冲击载荷下煤颗粒细观结构的非线性演化特征及对宏观粉碎特性影响的研究

One of the most important steps in the thermal utilization process of coal is comminution. In this study, coal particle structure will be comprehensively measured by some advanced equipments such as XRT and NMR from micro-level. Several non-linear theories such as fractal theory will be used to describe inner/surface defects of particles. The three dimension microstructure model would be constructed with the help of Monte Carlo method and be modified based on verification process between DEM/FEM simulation results and experimental data. Evolution processes of microsturcture at different stress strain stages caused by impact load are studied by statistical theory. At the same time, heterogenic and non-linear deformation characteristics and coupling effect of coal particle will be analyzed by experimental measurement. Therefore, impact of microstructure on micromechanical could be discussed. Under complex conditions, for example, high temperature, high humidity and cyclic loading, evolution modes of microstructure and their impact on micromechanics are analyzed. Space correlation rule of mechanical parameters could be decided by the distribution characteristics of micro-defect. A non-linear dynamic comminution model for coal particle will be established when microstructure characteristics are considered in the macroscopic constitution relationship. It will provide fundamental theory and propose retrofit directions to make the operation system of coal comminution process with higher efficiency and lower pollution.

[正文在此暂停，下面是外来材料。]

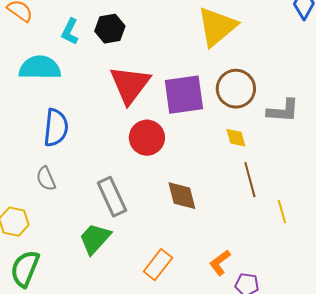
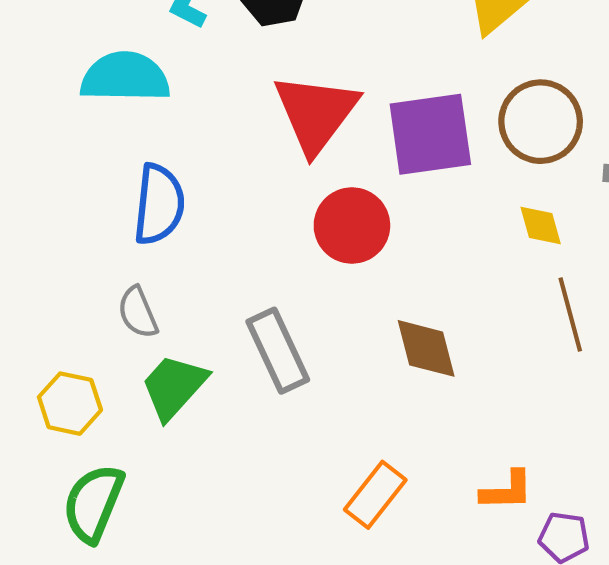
green trapezoid: (95, 239) -> (174, 387), moved
orange L-shape: (220, 263) -> (507, 491), turned -144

煤的粉碎过程是决定其高效清洁热利用的重要环节之一。本课题利用XRT(同步辐射X射线)、NMR等仪器从细观层面对煤颗粒结构进行多角度测定，借助分形等非线性理论定量表征颗粒表面及内部缺陷；基于Monte Carlo等方法构建颗粒三维细观结构模型并采用DEM或FEM方法模拟修正；运用统计学方法确定冲击荷载等条件下细观结构在不同应力应变阶段的变化特征，研究煤颗粒的各向异性及非线性变形特征以及耦联效应，探讨细观结构对颗粒力学特性的影响规律；研究水份、湿度、往复荷载等复杂条件对颗粒细观结构的改变及与力学特性之间的相互耦联作用；基于细观缺陷的分布特点确定力学参数的空间相关性原则，将颗粒细观特征回归到宏观本构关系中并最终建立煤颗粒非线性动态粉碎力学模型，为煤制粉系统的高效、环保运行提供理论基础以及技术改进的方向。

提高煤粉碎效率不仅可以降低电厂能耗，还有助于煤炭的充分燃烧并降低NOx排放。前人通常在宏观层面对煤破碎能耗理论提出假说，但是从细观力学层面对煤的破碎过程研究还较少。本课题充分考虑到煤破碎过程中不同影响因素，基于单轴压力测试仪等开展力学实验，通过SEM、高速摄像、BET、压汞仪等进行细观形态分析，采用分形理论定量描述煤块表面孔隙结构及内部缺陷，运用统计学方法确定荷载等条件下细观结构在不同应力应变阶段的变化特征，研究煤块的各向异性及非线性变形特征以及耦联效应，采用以上方法对不同温度、不同湿度和循环载荷等不同条件下的煤破碎过程进行研究，从而探究多煤种在复杂条件下的力学特性变化规律，并对力学特性和细观结构之间关系进行拟合。采用Monte Carlo方法，结合Extrude方法构建实际孔隙分布的煤块三维细观结构模型，对不同条件下的煤破碎过程进行建模仿真分析，通过探究载荷作用下煤块内部的应力分布，确定最优的煤破碎条件参数，为将来工业技术开发提供理论基础。项目负责人2019年获国家科技进步二等奖1项（排名第二），2018年获湖北省科技进步一等奖1项（排名第二），项目共发表高水平论文14篇，其中SCI收录12篇，EI收录2篇，申请发明专利9个，其中授权6个，参加国际国内会议8次，培养研究生5人，其中3人获得出国交流机会；培养本科毕业生1人，获湖北省优秀学士学位论文称号。申请人在项目执行期获教育部新世纪人才称号。